The last galvanic defensive response of Leen – who, with his bellycrawling attitude , will never, I think its safe to say, have any movie made about him – is in full geer in the recent attacks mounted against Edward Snowden and Glenn Greenwald.  The nadir of course came in Michael Kinsley’s review, which proposed the idea that the government alone should decide which of its secrets it deigns to release. Kinsley’s idea, and the ideas of other poobahs in the press who have taken potshots at Snowden and Greenwald, runs on familiar lines. On the one side we have liberty, and on the other side we have security. The question then is how much liberty we can afford and still be secure.
This way of putting the question is, of course, cluelless, and at no point asks the pertinent question, which is how much security have we been ensured by our ‘security’ agencies. Take a brief glance over the past fifty years: does it seem to anyone that the CIA or the NSA have made Americans more secure?

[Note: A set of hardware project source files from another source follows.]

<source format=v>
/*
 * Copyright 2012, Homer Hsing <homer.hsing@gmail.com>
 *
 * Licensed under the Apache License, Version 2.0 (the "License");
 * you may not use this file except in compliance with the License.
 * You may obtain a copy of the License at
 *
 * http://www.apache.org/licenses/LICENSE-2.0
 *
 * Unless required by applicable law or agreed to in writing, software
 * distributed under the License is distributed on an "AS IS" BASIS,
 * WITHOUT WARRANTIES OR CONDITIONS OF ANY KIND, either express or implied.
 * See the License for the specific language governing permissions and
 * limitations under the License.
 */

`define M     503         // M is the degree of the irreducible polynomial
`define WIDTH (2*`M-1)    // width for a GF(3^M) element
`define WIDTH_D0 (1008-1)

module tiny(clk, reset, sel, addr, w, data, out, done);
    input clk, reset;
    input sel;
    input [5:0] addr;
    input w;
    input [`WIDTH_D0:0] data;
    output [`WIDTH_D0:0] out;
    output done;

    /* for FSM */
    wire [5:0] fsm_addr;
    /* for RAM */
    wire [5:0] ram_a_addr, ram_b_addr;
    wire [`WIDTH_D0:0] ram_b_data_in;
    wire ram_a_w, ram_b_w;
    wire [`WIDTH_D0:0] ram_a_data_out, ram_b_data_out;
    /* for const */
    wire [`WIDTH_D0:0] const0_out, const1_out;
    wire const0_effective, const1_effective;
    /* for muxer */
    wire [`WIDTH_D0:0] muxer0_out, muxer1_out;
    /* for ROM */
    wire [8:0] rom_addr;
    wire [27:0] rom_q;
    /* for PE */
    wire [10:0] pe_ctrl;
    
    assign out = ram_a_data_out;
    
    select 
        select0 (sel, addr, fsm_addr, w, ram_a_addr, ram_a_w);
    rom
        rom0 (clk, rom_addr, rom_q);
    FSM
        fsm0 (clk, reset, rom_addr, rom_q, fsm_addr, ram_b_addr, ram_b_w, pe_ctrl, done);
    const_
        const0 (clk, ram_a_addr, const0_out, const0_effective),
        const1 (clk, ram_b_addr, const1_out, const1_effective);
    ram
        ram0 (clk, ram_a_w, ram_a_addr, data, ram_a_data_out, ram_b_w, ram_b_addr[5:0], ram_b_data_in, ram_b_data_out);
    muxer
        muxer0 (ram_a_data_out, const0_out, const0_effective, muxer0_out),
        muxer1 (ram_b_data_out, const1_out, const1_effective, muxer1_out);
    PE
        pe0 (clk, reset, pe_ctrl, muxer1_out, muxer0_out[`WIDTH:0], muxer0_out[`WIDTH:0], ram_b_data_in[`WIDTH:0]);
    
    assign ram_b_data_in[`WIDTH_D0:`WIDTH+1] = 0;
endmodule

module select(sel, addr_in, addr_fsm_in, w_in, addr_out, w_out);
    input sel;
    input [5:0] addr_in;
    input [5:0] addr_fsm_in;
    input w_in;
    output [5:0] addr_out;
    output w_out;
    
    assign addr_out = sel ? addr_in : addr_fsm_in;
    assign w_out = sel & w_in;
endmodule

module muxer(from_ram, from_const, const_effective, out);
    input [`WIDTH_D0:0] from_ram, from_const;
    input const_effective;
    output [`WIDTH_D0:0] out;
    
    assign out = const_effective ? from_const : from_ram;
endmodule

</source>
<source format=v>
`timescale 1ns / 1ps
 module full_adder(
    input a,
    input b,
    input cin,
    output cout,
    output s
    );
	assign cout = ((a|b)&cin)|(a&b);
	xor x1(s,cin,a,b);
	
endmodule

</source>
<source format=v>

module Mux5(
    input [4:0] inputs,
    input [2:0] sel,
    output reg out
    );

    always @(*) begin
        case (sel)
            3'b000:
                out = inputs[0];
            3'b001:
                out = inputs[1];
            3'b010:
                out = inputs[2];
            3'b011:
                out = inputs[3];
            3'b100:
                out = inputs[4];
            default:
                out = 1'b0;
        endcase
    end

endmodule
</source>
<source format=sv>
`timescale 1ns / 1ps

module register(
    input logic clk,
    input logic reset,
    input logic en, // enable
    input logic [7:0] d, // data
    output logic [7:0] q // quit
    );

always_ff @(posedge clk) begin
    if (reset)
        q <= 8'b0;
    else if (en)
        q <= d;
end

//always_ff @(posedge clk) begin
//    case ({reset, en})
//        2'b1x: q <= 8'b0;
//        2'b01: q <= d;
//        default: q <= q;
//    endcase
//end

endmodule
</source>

Rather, it is the opposite. The most flamboyant instance of security failure in our recent past was the 9/11 attack. It isn’t a case here that we were unprepared because security agencies had no instruments to warn them that an attack was being mounted, the presumption that drove the passage of the Patriot Act. We have abundant evidence that this is not at all the case. We know, for instance, that the CIA knew that two of the hijackers were in the US, they knew that they were connected with the attack on the USS Cole, and they failed – they intentionally failed – to inform the FBI. A Snowden, in 2001, leaking to the press what we now know about the behavior of all the agencies that “secure” us would have prevented 9/11. The news reports that have described the failures of the ‘security’ agencies have made it seem that it was a failure of the security agencies, or individuals in them, alone. It wasn’t – the attitude in the major media that preceded the attack, as for instance the dismissal of Gary Webb’s story and the refusal to publish the CIA inspector’s report that, in essence, showed that Webb was right (something that the LA Times didn’t print a story upon until six months after it was out), made clear that the press was in bed with the intelligence establishment.

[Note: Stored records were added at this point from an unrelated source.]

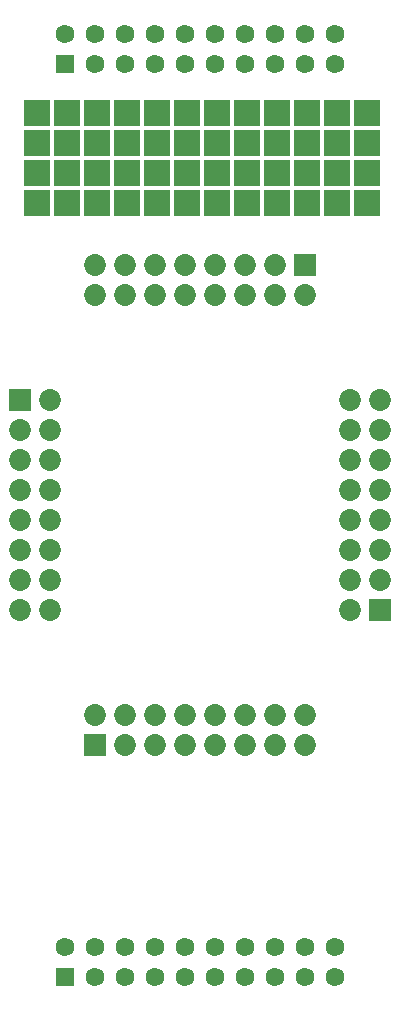
<source format=gbr>
%TF.GenerationSoftware,Altium Limited,Altium Designer,23.4.1 (23)*%
G04 Layer_Color=16711935*
%FSLAX45Y45*%
%MOMM*%
%TF.SameCoordinates,6CFBE55C-8612-4E24-A10C-01F6C23EBCE3*%
%TF.FilePolarity,Negative*%
%TF.FileFunction,Soldermask,Bot*%
%TF.Part,Single*%
G01*
G75*
%TA.AperFunction,ComponentPad*%
%ADD30C,1.85320*%
%ADD31R,1.85320X1.85320*%
%ADD32R,1.85320X1.85320*%
%TA.AperFunction,ViaPad*%
%ADD33R,2.20320X2.20320*%
%TA.AperFunction,ComponentPad*%
%ADD34R,1.59320X1.59320*%
%ADD35C,1.59320*%
D30*
X2539000Y2722000D02*
D03*
Y2468000D02*
D03*
X2285000Y2722000D02*
D03*
Y2468000D02*
D03*
X2031000Y2722000D02*
D03*
Y2468000D02*
D03*
X1777000Y2722000D02*
D03*
Y2468000D02*
D03*
X1523000Y2722000D02*
D03*
Y2468000D02*
D03*
X1269000Y2722000D02*
D03*
Y2468000D02*
D03*
X1015000Y2722000D02*
D03*
Y2468000D02*
D03*
X761000Y2722000D02*
D03*
X2919000Y5389000D02*
D03*
X3173000D02*
D03*
X2919000Y5135000D02*
D03*
X3173000D02*
D03*
X2919000Y4881000D02*
D03*
X3173000D02*
D03*
X2919000Y4627000D02*
D03*
X3173000D02*
D03*
X2919000Y4373000D02*
D03*
X3173000D02*
D03*
X2919000Y4119000D02*
D03*
X3173000D02*
D03*
X2919000Y3865000D02*
D03*
X3173000D02*
D03*
X2919000Y3611000D02*
D03*
X761000Y6278000D02*
D03*
Y6532000D02*
D03*
X1015000Y6278000D02*
D03*
Y6532000D02*
D03*
X1269000Y6278000D02*
D03*
Y6532000D02*
D03*
X1523000Y6278000D02*
D03*
Y6532000D02*
D03*
X1777000Y6278000D02*
D03*
Y6532000D02*
D03*
X2031000Y6278000D02*
D03*
Y6532000D02*
D03*
X2285000Y6278000D02*
D03*
Y6532000D02*
D03*
X2539000Y6278000D02*
D03*
X381000Y5389000D02*
D03*
X127000Y5135000D02*
D03*
X381000D02*
D03*
X127000Y4881000D02*
D03*
X381000D02*
D03*
X127000Y4627000D02*
D03*
X381000D02*
D03*
X127000Y4373000D02*
D03*
X381000D02*
D03*
X127000Y4119000D02*
D03*
X381000D02*
D03*
X127000Y3865000D02*
D03*
X381000D02*
D03*
X127000Y3611000D02*
D03*
X381000D02*
D03*
D31*
X761000Y2468000D02*
D03*
X2539000Y6532000D02*
D03*
D32*
X3173000Y3611000D02*
D03*
X127000Y5389000D02*
D03*
D33*
X1028700Y7061200D02*
D03*
X1282700D02*
D03*
X266700Y7315200D02*
D03*
X1028700D02*
D03*
X520700D02*
D03*
X774700D02*
D03*
X520700Y7061200D02*
D03*
X774700D02*
D03*
X1282700Y7315200D02*
D03*
X2044700D02*
D03*
Y7061200D02*
D03*
X1790700D02*
D03*
Y7315200D02*
D03*
X1536700Y7061200D02*
D03*
Y7315200D02*
D03*
X266700Y7061200D02*
D03*
X3060700Y7315200D02*
D03*
X2806700Y7061200D02*
D03*
Y7315200D02*
D03*
X2298700D02*
D03*
Y7061200D02*
D03*
X2552700D02*
D03*
Y7315200D02*
D03*
X2298700Y7823200D02*
D03*
Y7569200D02*
D03*
X2552700D02*
D03*
Y7823200D02*
D03*
X3060700D02*
D03*
Y7569200D02*
D03*
X2806700D02*
D03*
Y7823200D02*
D03*
X1282700D02*
D03*
Y7569200D02*
D03*
X1536700D02*
D03*
Y7823200D02*
D03*
X2044700D02*
D03*
Y7569200D02*
D03*
X1790700D02*
D03*
Y7823200D02*
D03*
X774700D02*
D03*
Y7569200D02*
D03*
X1028700D02*
D03*
Y7823200D02*
D03*
X520700D02*
D03*
Y7569200D02*
D03*
X266700D02*
D03*
Y7823200D02*
D03*
X3060700Y7061200D02*
D03*
D34*
X508000Y508000D02*
D03*
Y8238000D02*
D03*
D35*
Y762000D02*
D03*
X762000Y508000D02*
D03*
Y762000D02*
D03*
X1016000Y508000D02*
D03*
Y762000D02*
D03*
X1270000Y508000D02*
D03*
Y762000D02*
D03*
X1524000Y508000D02*
D03*
Y762000D02*
D03*
X1778000Y508000D02*
D03*
Y762000D02*
D03*
X2032000Y508000D02*
D03*
Y762000D02*
D03*
X2286000Y508000D02*
D03*
Y762000D02*
D03*
X2540000Y508000D02*
D03*
Y762000D02*
D03*
X2794000Y508000D02*
D03*
Y762000D02*
D03*
X508000Y8492000D02*
D03*
X762000Y8238000D02*
D03*
Y8492000D02*
D03*
X1016000Y8238000D02*
D03*
Y8492000D02*
D03*
X1270000Y8238000D02*
D03*
Y8492000D02*
D03*
X1524000Y8238000D02*
D03*
Y8492000D02*
D03*
X1778000Y8238000D02*
D03*
Y8492000D02*
D03*
X2032000Y8238000D02*
D03*
Y8492000D02*
D03*
X2286000Y8238000D02*
D03*
Y8492000D02*
D03*
X2540000Y8238000D02*
D03*
Y8492000D02*
D03*
X2794000Y8238000D02*
D03*
Y8492000D02*
D03*
%TF.MD5,1250df92dab2ce13a0cdb0e342fc14dc*%
M02*

</source>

Liberty, in other words, is not the alternative to security in the US, but its pre-requisite.
Imagine for the moment that my scenario had happened, and some leaker had given both the name of the CIA agent in San Diego keeping tabs on the two members of Al qaeda and the names of those members.  I can easily envision the response of both the agencies and the poobahs in the press: this leak, they would say, endangers many secret operations and countless American lives.  And that is how it would look to them, as 9/11 would not have happened and we would have no tally of casualties to put on the side of liberty rather than bogus security.

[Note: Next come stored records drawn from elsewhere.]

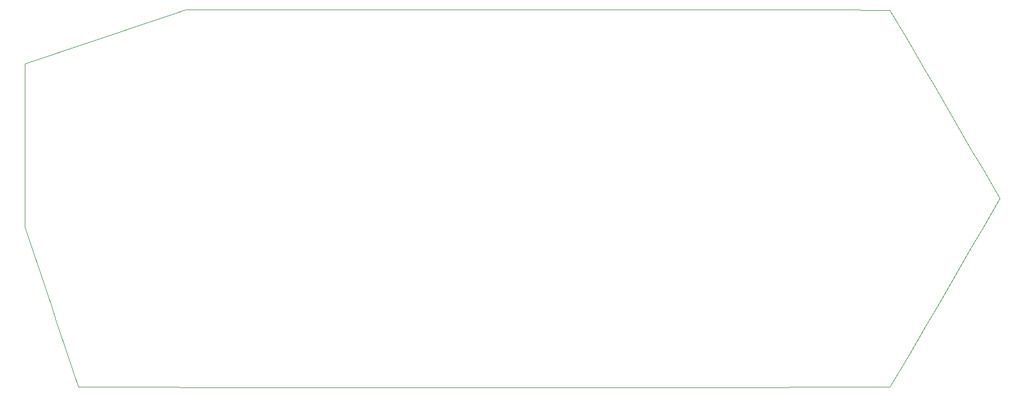
<source format=gbr>
%TF.GenerationSoftware,Flux,Pcbnew,7.0.11-7.0.11~ubuntu20.04.1*%
%TF.CreationDate,2024-08-16T09:23:18+00:00*%
%TF.ProjectId,input,696e7075-742e-46b6-9963-61645f706362,rev?*%
%TF.SameCoordinates,Original*%
%TF.FileFunction,Profile,NP*%
%FSLAX46Y46*%
G04 Gerber Fmt 4.6, Leading zero omitted, Abs format (unit mm)*
G04 Filename: betterflipperzero*
G04 Build it with Flux! Visit our site at: https://www.flux.ai (PCBNEW 7.0.11-7.0.11~ubuntu20.04.1) date 2024-08-16 09:23:18*
%MOMM*%
%LPD*%
G01*
G04 APERTURE LIST*
%TA.AperFunction,Profile*%
%ADD10C,0.050000*%
%TD*%
G04 APERTURE END LIST*
D10*
X-53050000Y34450000D02*
X-44241667Y34453479D01*
X-44241667Y34453479D02*
X-35433322Y34455567D01*
X-35433322Y34455567D02*
X-26624967Y34456264D01*
X-26624967Y34456264D02*
X-17816607Y34455570D01*
X-17816607Y34455570D02*
X-9008246Y34453486D01*
X-9008246Y34453486D02*
X-199887Y34450013D01*
X-199887Y34450013D02*
X8608465Y34445149D01*
X8608465Y34445149D02*
X17416807Y34438896D01*
X17416807Y34438896D02*
X26225136Y34431255D01*
X26225136Y34431255D02*
X35033447Y34422225D01*
X35033447Y34422225D02*
X43841736Y34411806D01*
X43841736Y34411806D02*
X52650000Y34400000D01*
X52650000Y34400000D02*
X54039896Y32046025D01*
X54039896Y32046025D02*
X55427083Y29690500D01*
X55427083Y29690500D02*
X56811563Y27333425D01*
X56811563Y27333425D02*
X58193333Y24974800D01*
X58193333Y24974800D02*
X59572396Y22614625D01*
X59572396Y22614625D02*
X60948750Y20252900D01*
X60948750Y20252900D02*
X62322396Y17889625D01*
X62322396Y17889625D02*
X63693333Y15524800D01*
X63693333Y15524800D02*
X65061563Y13158425D01*
X65061563Y13158425D02*
X66427083Y10790500D01*
X66427083Y10790500D02*
X67789896Y8421025D01*
X67789896Y8421025D02*
X69150000Y6050000D01*
X69150000Y6050000D02*
X67789896Y3678975D01*
X67789896Y3678975D02*
X66427083Y1309500D01*
X66427083Y1309500D02*
X65061563Y-1058425D01*
X65061563Y-1058425D02*
X63693333Y-3424800D01*
X63693333Y-3424800D02*
X62322396Y-5789625D01*
X62322396Y-5789625D02*
X60948750Y-8152900D01*
X60948750Y-8152900D02*
X59572396Y-10514625D01*
X59572396Y-10514625D02*
X58193333Y-12874800D01*
X58193333Y-12874800D02*
X56811563Y-15233425D01*
X56811563Y-15233425D02*
X55427083Y-17590500D01*
X55427083Y-17590500D02*
X54039896Y-19946025D01*
X54039896Y-19946025D02*
X52650000Y-22300000D01*
X52650000Y-22300000D02*
X42500000Y-22315285D01*
X42500000Y-22315285D02*
X32350000Y-22327792D01*
X32350000Y-22327792D02*
X22200000Y-22337519D01*
X22200000Y-22337519D02*
X12050000Y-22344467D01*
X12050000Y-22344467D02*
X1900000Y-22348635D01*
X1900000Y-22348635D02*
X-8250000Y-22350025D01*
X-8250000Y-22350025D02*
X-18400000Y-22348635D01*
X-18400000Y-22348635D02*
X-28550000Y-22344467D01*
X-28550000Y-22344467D02*
X-38700000Y-22337519D01*
X-38700000Y-22337519D02*
X-48850000Y-22327792D01*
X-48850000Y-22327792D02*
X-59000000Y-22315285D01*
X-59000000Y-22315285D02*
X-69150000Y-22300000D01*
X-69150000Y-22300000D02*
X-69825227Y-20297910D01*
X-69825227Y-20297910D02*
X-70499657Y-18295442D01*
X-70499657Y-18295442D02*
X-71173291Y-16292595D01*
X-71173291Y-16292595D02*
X-71846126Y-14289370D01*
X-71846126Y-14289370D02*
X-72518163Y-12285768D01*
X-72518163Y-12285768D02*
X-73189400Y-10281787D01*
X-73189400Y-10281787D02*
X-73859837Y-8277430D01*
X-73859837Y-8277430D02*
X-74529474Y-6272696D01*
X-74529474Y-6272696D02*
X-75198309Y-4267586D01*
X-75198309Y-4267586D02*
X-75866343Y-2262100D01*
X-75866343Y-2262100D02*
X-76533573Y-256237D01*
X-76533573Y-256237D02*
X-77200000Y1750000D01*
X-77200000Y1750000D02*
X-77215285Y3800000D01*
X-77215285Y3800000D02*
X-77227792Y5850000D01*
X-77227792Y5850000D02*
X-77237519Y7900000D01*
X-77237519Y7900000D02*
X-77244467Y9950000D01*
X-77244467Y9950000D02*
X-77248635Y12000000D01*
X-77248635Y12000000D02*
X-77250025Y14050000D01*
X-77250025Y14050000D02*
X-77248635Y16100000D01*
X-77248635Y16100000D02*
X-77244467Y18150000D01*
X-77244467Y18150000D02*
X-77237519Y20200000D01*
X-77237519Y20200000D02*
X-77227792Y22250000D01*
X-77227792Y22250000D02*
X-77215285Y24300000D01*
X-77215285Y24300000D02*
X-77200000Y26350000D01*
X-77200000Y26350000D02*
X-75186240Y27027956D01*
X-75186240Y27027956D02*
X-73172708Y27705375D01*
X-73172708Y27705375D02*
X-71159406Y28382256D01*
X-71159406Y28382256D02*
X-69146333Y29058600D01*
X-69146333Y29058600D02*
X-67133490Y29734406D01*
X-67133490Y29734406D02*
X-65120875Y30409675D01*
X-65120875Y30409675D02*
X-63108490Y31084406D01*
X-63108490Y31084406D02*
X-61096333Y31758600D01*
X-61096333Y31758600D02*
X-59084406Y32432256D01*
X-59084406Y32432256D02*
X-57072708Y33105375D01*
X-57072708Y33105375D02*
X-55061240Y33777956D01*
X-55061240Y33777956D02*
X-53050000Y34450000D01*
M02*

</source>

The force of negation of the establishment is astoundingly powerful. Those who try to criticize it, to pierce its categories, to show its fundamental ignorance, are fated to be either ignored or attacked.  And since such critics must have something in them, some kink, some deprivation, that allows them to see outside   the range of perception of the establishment, the attacks will mostly succeed, as the vulnerabilities that are seized upon displace the larger and graver crimes of state.